Of course, the other district courts handling these cases and the appellate court for Rollins may still agree with the Augsburg court. However, if they do not, and if all the courts go the way of the Rollins ruling, the more pressing question will be: Will plan sponsors decide to put the time, money and effort into correcting—or will they just let their plans be disqualified and issue 1099s to participants?

Of note, following the Augsburg case, the IRS issued Revenue Procedure 2011-44, which modified the procedures for plans filing a request for a determination letter of church plan status. The revenue procedure provides that plan participants and other interested parties be notified of the letter request.

In addition, following the filing of the first of the current church plan lawsuits in 2013, Senators Ben Cardin, D-Maryland, and Rob Portman, R-Ohio, introduced a bill in Congress to help resolve what they term as “an unfortunate application of our current pension rules on church pension beneficiaries.”

Established by a Church

Meanwhile, another court recently rejected a pension’s church plan status. On April 4, a federal court refused to dismiss a lawsuit against Saint Peter’s Healthcare System, holding that its retirement plan is not a church plan under ERISA. U.S. District Judge Michael A. Shipp of the District Court of New Jersey determined that a church plan must be established by a church, per ERISA Section 3(33)(A).Shipp also found case law used by Saint Peter’s in its arguments to be unpersuasive and said the court could not defer to an IRS private letter ruling that had determined the pension plan to be a church plan. 

Shipp said it is clear Congress intended for a church plan to be established by no entity other than a church. He pointed out that ERISA Section 3(33)(A) says “[t]he term ‘church plan’ means a plan established and maintained … by a church or by a convention or association of churches.” Shipp noted that in Subsection C(i), Congress expanded the maintenance requirement outlined in Subsection A to include plans maintained by a tax-exempt organization; however, the statute still requires that the plan be established by a church or a convention or association of churches.

“In other words, if a church does not establish the plan, the inquiry ends there,” Shipp wrote in his opinion. “If, on the other hand, a church establishes the plan, the remaining sections of the church plan definition are triggered.” According to Shipp, if the court were to accept Saint Peter’s interpretation, any tax-exempt organization could establish its own pension plan, maintain it and then employ the church plan exemption by purporting to be controlled by or associated with a church. “Defendants’ contention in this regard is unreasonable,” Shipp said. “The court cannot conclude that Congress intended to create this slippery slope, especially considering that the point of enacting ERISA was to promote the interest of employees and their beneficiaries.” 

Shipp found that the case law relied upon by Saint Peter’s—the Augsburg case—was unpersuasive. In the Augsburg case, the plaintiffs made the same arguments: The benefit plan for defendant Augsburg Fortress Publishers (AFP), a nonprofit publisher for the Lutheran Church, was not a church plan because it was sponsored by AFP. Nevertheless, the Augsburg court concluded that AFP’s plan was a church plan exempt from ERISA.

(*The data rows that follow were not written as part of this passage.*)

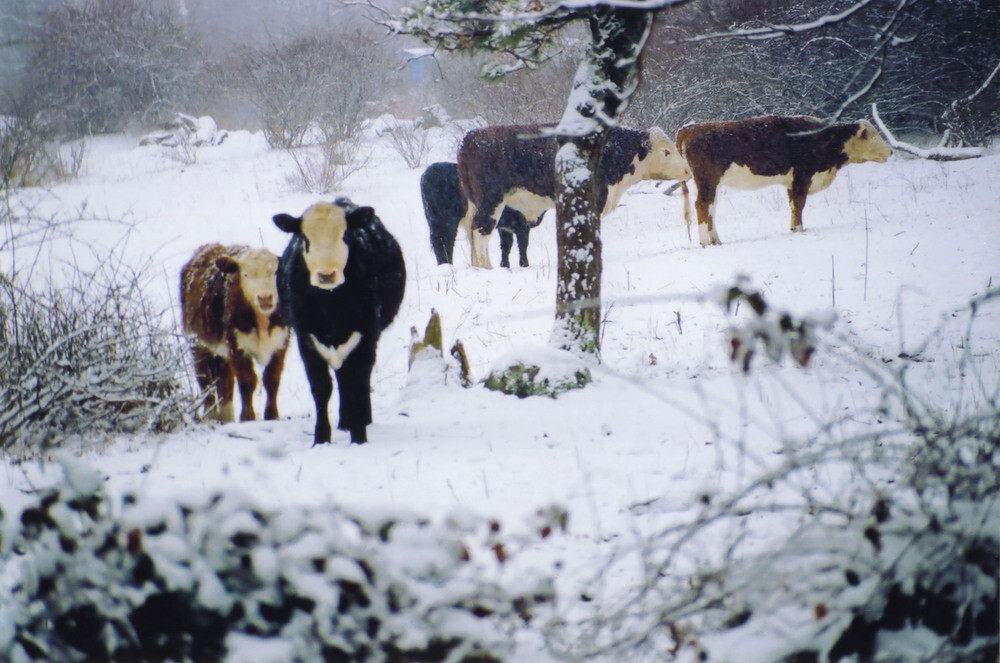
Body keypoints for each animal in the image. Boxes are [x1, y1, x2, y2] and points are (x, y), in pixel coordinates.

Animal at [180, 244, 290, 423]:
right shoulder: (237, 345)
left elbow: (272, 379)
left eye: (275, 272)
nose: (265, 298)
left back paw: (227, 418)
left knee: (225, 384)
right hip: (197, 344)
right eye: (245, 274)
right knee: (205, 381)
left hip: (222, 353)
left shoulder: (281, 342)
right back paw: (211, 416)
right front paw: (247, 416)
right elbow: (247, 380)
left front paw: (272, 414)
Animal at [273, 198, 406, 445]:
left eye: (344, 235)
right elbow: (321, 387)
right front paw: (321, 438)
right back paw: (345, 422)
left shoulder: (366, 334)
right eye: (305, 239)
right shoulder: (306, 338)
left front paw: (359, 437)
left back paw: (358, 420)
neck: (331, 306)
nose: (326, 275)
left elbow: (356, 383)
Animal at [456, 124, 691, 268]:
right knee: (481, 231)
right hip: (491, 202)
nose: (687, 170)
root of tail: (471, 137)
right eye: (665, 152)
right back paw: (486, 268)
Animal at [675, 115, 893, 246]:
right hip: (707, 181)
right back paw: (705, 242)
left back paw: (716, 241)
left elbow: (793, 205)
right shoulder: (802, 177)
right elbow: (799, 204)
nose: (891, 151)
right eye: (872, 136)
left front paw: (793, 228)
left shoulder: (791, 182)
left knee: (711, 208)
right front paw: (799, 229)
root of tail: (691, 127)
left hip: (713, 184)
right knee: (702, 205)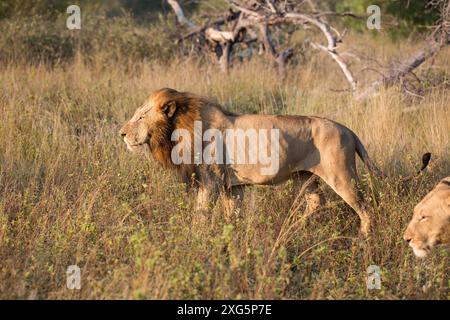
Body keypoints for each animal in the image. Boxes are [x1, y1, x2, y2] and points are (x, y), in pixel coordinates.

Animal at [120, 89, 428, 236]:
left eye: (140, 116)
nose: (121, 133)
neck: (180, 127)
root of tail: (348, 129)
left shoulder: (211, 182)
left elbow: (201, 215)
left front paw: (195, 239)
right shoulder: (232, 186)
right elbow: (232, 216)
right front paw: (231, 238)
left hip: (341, 174)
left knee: (364, 207)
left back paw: (364, 238)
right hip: (305, 176)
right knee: (316, 202)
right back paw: (293, 228)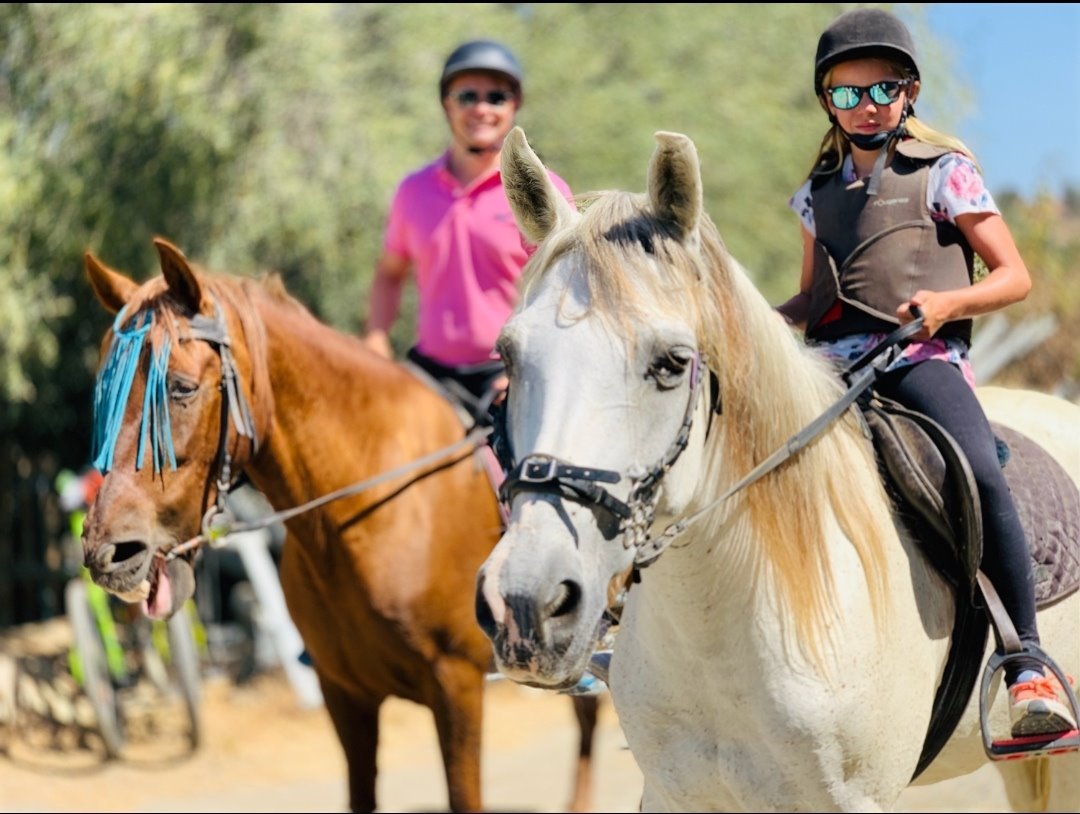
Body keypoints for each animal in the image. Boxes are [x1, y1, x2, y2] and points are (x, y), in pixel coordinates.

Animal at [79, 236, 604, 811]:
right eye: (103, 394)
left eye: (181, 388)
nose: (108, 553)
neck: (366, 513)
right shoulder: (345, 696)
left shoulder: (458, 687)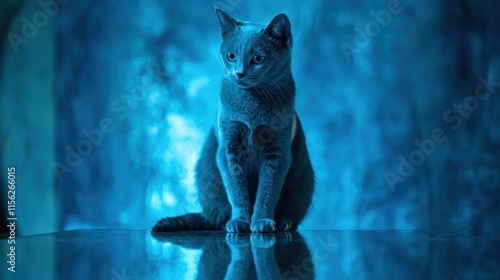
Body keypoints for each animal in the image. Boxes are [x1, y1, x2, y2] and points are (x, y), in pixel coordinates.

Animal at [154, 8, 314, 232]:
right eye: (231, 56)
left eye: (258, 58)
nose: (239, 72)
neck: (252, 106)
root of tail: (206, 215)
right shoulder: (229, 147)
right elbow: (236, 190)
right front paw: (240, 221)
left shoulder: (278, 150)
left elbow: (267, 191)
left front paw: (262, 222)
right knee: (219, 217)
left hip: (302, 186)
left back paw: (283, 222)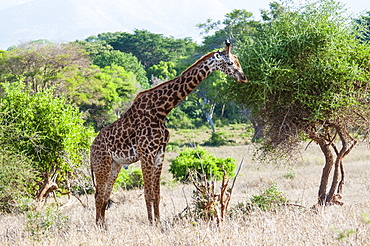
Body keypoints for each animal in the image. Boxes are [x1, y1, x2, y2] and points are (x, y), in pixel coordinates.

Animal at [89, 39, 246, 226]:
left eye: (237, 61)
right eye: (230, 63)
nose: (243, 78)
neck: (162, 110)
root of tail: (91, 149)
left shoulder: (159, 153)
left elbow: (156, 194)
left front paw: (158, 223)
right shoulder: (146, 153)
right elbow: (148, 193)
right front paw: (151, 224)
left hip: (115, 165)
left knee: (105, 195)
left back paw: (103, 226)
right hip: (102, 164)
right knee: (98, 196)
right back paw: (99, 227)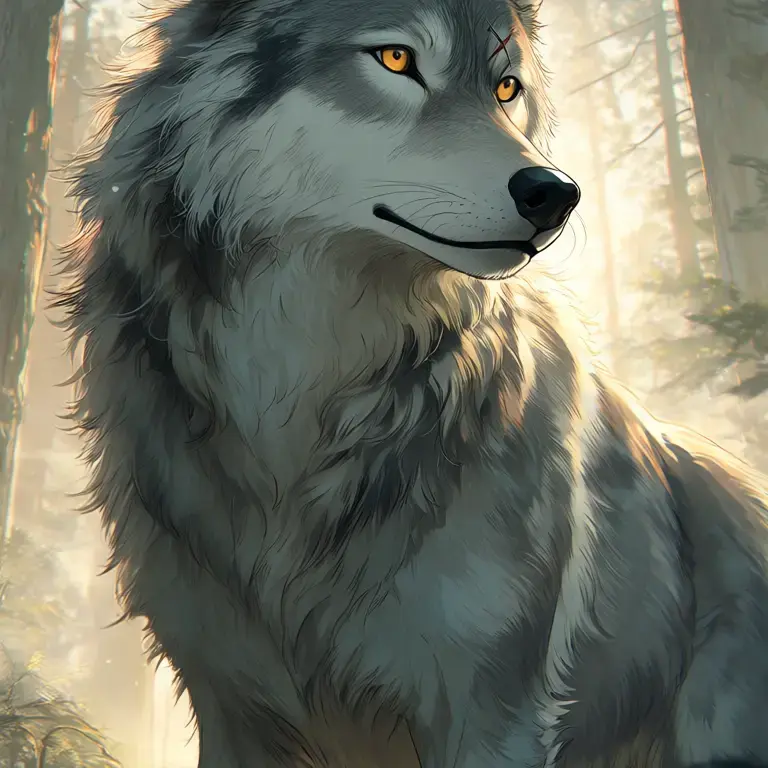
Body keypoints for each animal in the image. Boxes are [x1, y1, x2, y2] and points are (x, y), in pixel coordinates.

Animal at [56, 0, 768, 765]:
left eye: (506, 87)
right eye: (396, 59)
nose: (556, 193)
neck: (297, 399)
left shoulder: (496, 713)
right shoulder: (231, 704)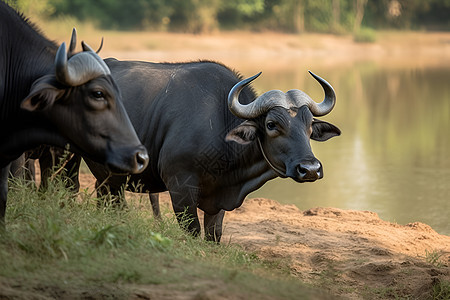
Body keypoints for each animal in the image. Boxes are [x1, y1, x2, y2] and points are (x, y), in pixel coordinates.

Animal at [59, 57, 338, 243]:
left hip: (109, 177)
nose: (310, 169)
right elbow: (192, 232)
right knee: (69, 186)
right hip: (67, 156)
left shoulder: (218, 202)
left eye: (309, 125)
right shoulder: (180, 187)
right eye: (271, 124)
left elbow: (214, 236)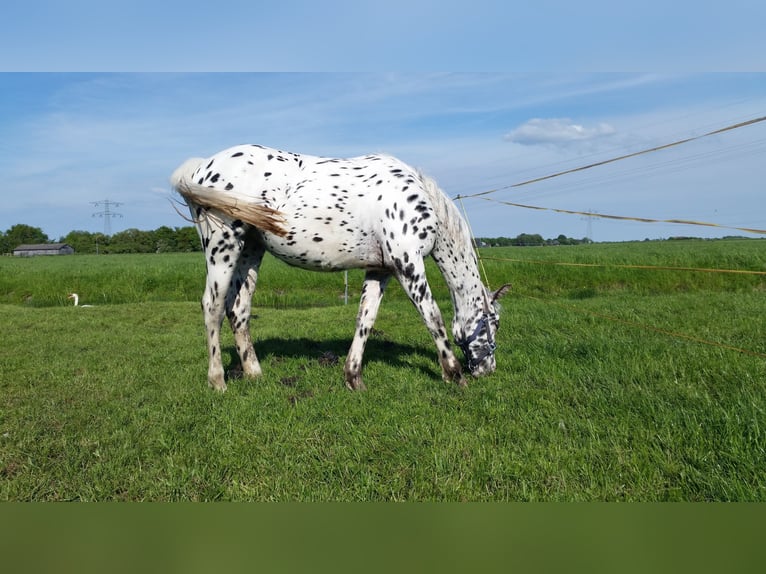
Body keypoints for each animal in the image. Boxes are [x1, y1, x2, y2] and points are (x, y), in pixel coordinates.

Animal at [171, 144, 510, 392]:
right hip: (223, 246)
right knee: (213, 307)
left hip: (251, 250)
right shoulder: (407, 264)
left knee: (239, 309)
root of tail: (202, 166)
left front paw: (353, 378)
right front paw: (454, 375)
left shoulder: (380, 270)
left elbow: (365, 320)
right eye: (492, 322)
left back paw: (255, 373)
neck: (417, 197)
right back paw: (218, 382)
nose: (487, 370)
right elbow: (432, 316)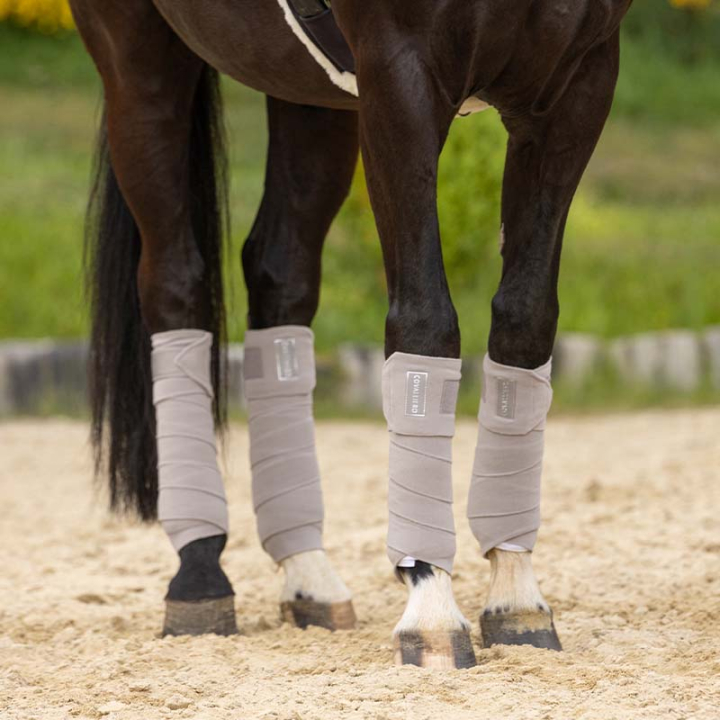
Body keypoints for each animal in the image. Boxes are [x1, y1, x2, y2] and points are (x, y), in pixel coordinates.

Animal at [69, 0, 633, 669]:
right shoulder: (400, 74)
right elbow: (425, 321)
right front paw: (431, 607)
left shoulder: (576, 87)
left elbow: (525, 321)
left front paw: (515, 598)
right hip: (138, 62)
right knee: (174, 283)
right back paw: (200, 575)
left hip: (309, 92)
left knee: (280, 275)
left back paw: (308, 575)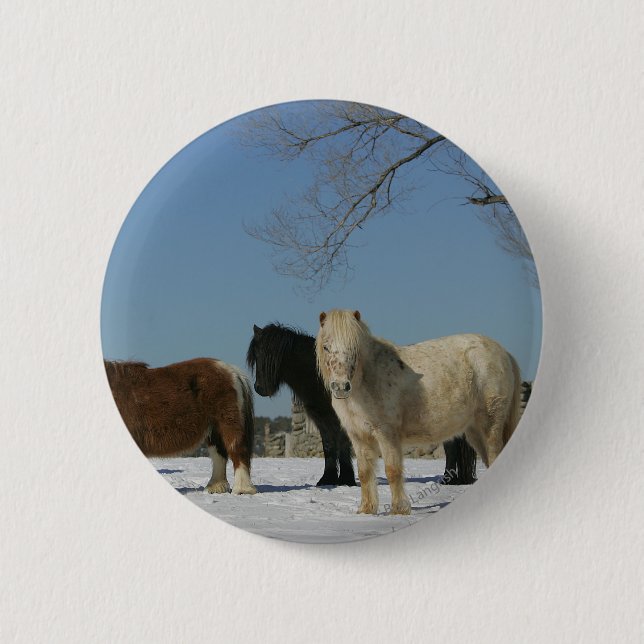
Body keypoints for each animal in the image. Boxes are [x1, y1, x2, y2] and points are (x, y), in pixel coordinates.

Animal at [104, 358, 257, 495]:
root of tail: (231, 371)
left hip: (228, 423)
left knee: (237, 451)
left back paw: (242, 490)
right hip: (214, 430)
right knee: (219, 454)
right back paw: (215, 487)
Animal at [246, 323, 357, 486]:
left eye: (272, 356)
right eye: (256, 356)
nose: (260, 388)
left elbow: (342, 441)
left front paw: (346, 479)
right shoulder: (321, 416)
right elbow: (328, 444)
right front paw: (327, 479)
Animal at [316, 310, 521, 515]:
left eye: (354, 347)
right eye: (326, 347)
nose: (341, 387)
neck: (367, 379)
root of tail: (503, 352)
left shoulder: (386, 433)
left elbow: (392, 470)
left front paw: (399, 510)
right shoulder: (359, 436)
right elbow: (365, 473)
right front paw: (366, 510)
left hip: (490, 424)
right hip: (474, 431)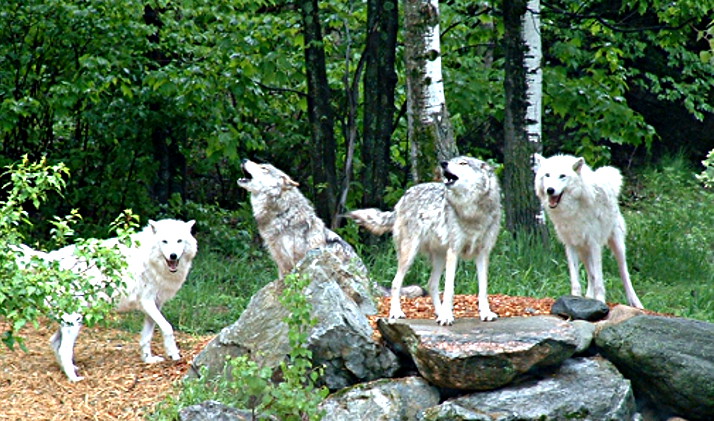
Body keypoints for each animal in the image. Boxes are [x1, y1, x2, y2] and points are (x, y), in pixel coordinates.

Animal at [27, 219, 198, 381]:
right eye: (165, 241)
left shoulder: (155, 305)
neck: (149, 259)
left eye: (179, 241)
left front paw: (148, 359)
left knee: (54, 342)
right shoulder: (147, 303)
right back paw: (74, 378)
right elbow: (168, 328)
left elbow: (147, 337)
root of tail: (51, 259)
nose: (173, 255)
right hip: (74, 320)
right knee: (63, 349)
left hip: (72, 320)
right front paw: (173, 353)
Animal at [346, 156, 502, 325]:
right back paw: (397, 312)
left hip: (440, 257)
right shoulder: (453, 251)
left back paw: (439, 313)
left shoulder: (483, 253)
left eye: (463, 163)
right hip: (410, 254)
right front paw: (447, 317)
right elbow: (449, 289)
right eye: (452, 160)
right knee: (396, 283)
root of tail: (404, 196)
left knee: (431, 284)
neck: (473, 212)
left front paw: (485, 313)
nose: (443, 163)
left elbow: (483, 289)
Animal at [533, 153, 643, 308]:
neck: (572, 210)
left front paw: (600, 300)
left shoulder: (594, 244)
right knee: (591, 274)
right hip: (583, 251)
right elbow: (576, 278)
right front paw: (574, 298)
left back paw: (635, 302)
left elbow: (599, 279)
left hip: (617, 246)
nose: (550, 190)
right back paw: (588, 297)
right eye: (547, 175)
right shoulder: (570, 245)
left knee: (624, 273)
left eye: (562, 176)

Shipp said the Augsburg court focused its statutory analysis on whether the plan was sponsored by a tax-exempt entity that is controlled by or associated with a church and did not apply ERISA Section (33)(A), which requires a plan to be established by a church.

Shipp found the court’s ruling in the Rollins case is in accord with his decision. In that case, the U.S. District Court for the Northern District of California applied the same reasoning as Shipp to rule that the Dignity Health pension plan is not a church plan.

Saint Peter’s argued that Augsburg is in alignment with 30 years of judicial decisions, but Shipp replied that none of these previous decisions undertook as detailed a statutory analysis of the church plan definition as the judge did in the Rollins decision.